Sie wartet darauf, dass der Küfermeister auf ihr spielt, doch er lässt sich nicht verführen, sondern verdrängt seine Sehnsucht weiter - vor Ungeduld platzt ihr gleichsam eine Saite.

Eltern lieben es, wenn etwas, das sie sich versagen mussen, nichtgelebtes Leben sozusagen, von ihren Kindern gelebt wird. So hätte der Küfermeister gerne, dass seine Kinder musizieren, was nicht in Erfüllung geht.
Erst im Sterben, als sich seine Persönlichkeit mit ihren rigiden Verdrängungen auflöst, kann die Sehnsucht sich als Traum äußern.
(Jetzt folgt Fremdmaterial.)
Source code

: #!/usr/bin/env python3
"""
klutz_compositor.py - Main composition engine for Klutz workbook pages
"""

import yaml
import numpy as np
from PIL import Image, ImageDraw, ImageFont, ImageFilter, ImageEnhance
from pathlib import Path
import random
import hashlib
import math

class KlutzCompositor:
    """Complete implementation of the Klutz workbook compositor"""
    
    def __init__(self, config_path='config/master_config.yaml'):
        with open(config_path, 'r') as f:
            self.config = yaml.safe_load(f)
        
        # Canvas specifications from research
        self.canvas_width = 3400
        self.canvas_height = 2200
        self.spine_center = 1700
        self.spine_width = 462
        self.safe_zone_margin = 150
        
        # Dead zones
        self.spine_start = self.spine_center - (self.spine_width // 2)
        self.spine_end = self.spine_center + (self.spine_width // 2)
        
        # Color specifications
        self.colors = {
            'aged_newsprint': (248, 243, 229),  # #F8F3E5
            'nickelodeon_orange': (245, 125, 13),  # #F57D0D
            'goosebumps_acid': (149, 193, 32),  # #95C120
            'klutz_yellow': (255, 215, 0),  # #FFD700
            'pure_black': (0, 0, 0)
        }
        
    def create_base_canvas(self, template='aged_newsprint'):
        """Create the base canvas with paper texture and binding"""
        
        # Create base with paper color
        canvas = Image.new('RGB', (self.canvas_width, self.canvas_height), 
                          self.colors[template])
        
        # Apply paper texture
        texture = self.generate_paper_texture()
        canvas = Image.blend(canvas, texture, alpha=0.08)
Deine hintergründige Geschichte habe ich gerne gelesen.

Grüße gerthans

 

Urach schreibt eine Geschichte und gerthans liefert eine Bilderbuch-interpretation dazu. Es war sehr aufschlussreich letztere zu lesen. So präzise hatte ich das vorher gar nicht verstanden...:shy:

Elias

 

Lieber Gert-Hans, lieber Elias!

Da macht das Veröffentlichen auf kg.de doch noch mal so viel Spass!:)
Zu Gert-Hans' Beschreibung: ich habe keine Silbe mehr hinzuzufügen.:thumbsup:
LG
WU

 

Hallo Urach!

Der Zusammenhang, die Einheitlichkeit sind mir nicht klar.
Die Aussage fasse ich so auf, dass der Küfermeister eben seinen Hoffnungen und Wünschen nachhing, und als sie sich erfüllten, er alles Glück hatte, das er brauchte und sonach den Deckel über sich schließen lassen konnte.
Von der lakonischen Atmosphäre her hat mir die Geschichte wirklich gut gefallen.

Lg, kleiner Rasta-Narr

 

Hallo kleiner Rasta-Narr,

nein, er hatte nicht alles Glück, sondern er hing einem besseren Leben nach, das er nicht hatte.
Auch das ist Leben.

LG
WU

 

Tag Urach,

nachdem ich eine Zeitlang schon ein wenig an diesem Forum gezweifelt hatte, gefällt mir deine Geschichte ziemlich gut. Sprachlich finde ich sie ein wenig zu simpel, aber ansonsten habe ich fast nur Positives zu sagen. Besonders gut gefällt mir die Einbindung der Geschichte in die harte Realität (man muss ja nicht so dogmatisch sein, was die Grenzen von "Fantasy" angeht). Außerdem rechne ich dir hoch an, dass deine Geschichte den Zeigefinger nicht erhebt, um uns deine Moral aufzuzeigen, sondern uns lieber selber denken lässt.

Tja, was soll ich sagen? Ich liebe Geschichten, die von einfachen Leuten erzählen, statt tolkienmäßig von der Entstehung bis zum Ende einer Welt alle heroischen Taten aufzuzählen.

War ziemlich gut.

Mit freundlichem Gruß,

CCC

 

Lieber Spectator,

vielen Dank fürs Lob und für die genaue Beschreibung meiner Erzählintention.
Was ist Fantasy, wo hört sie auf? Du gibst eine Antwort darauf, die mir gut gefällt.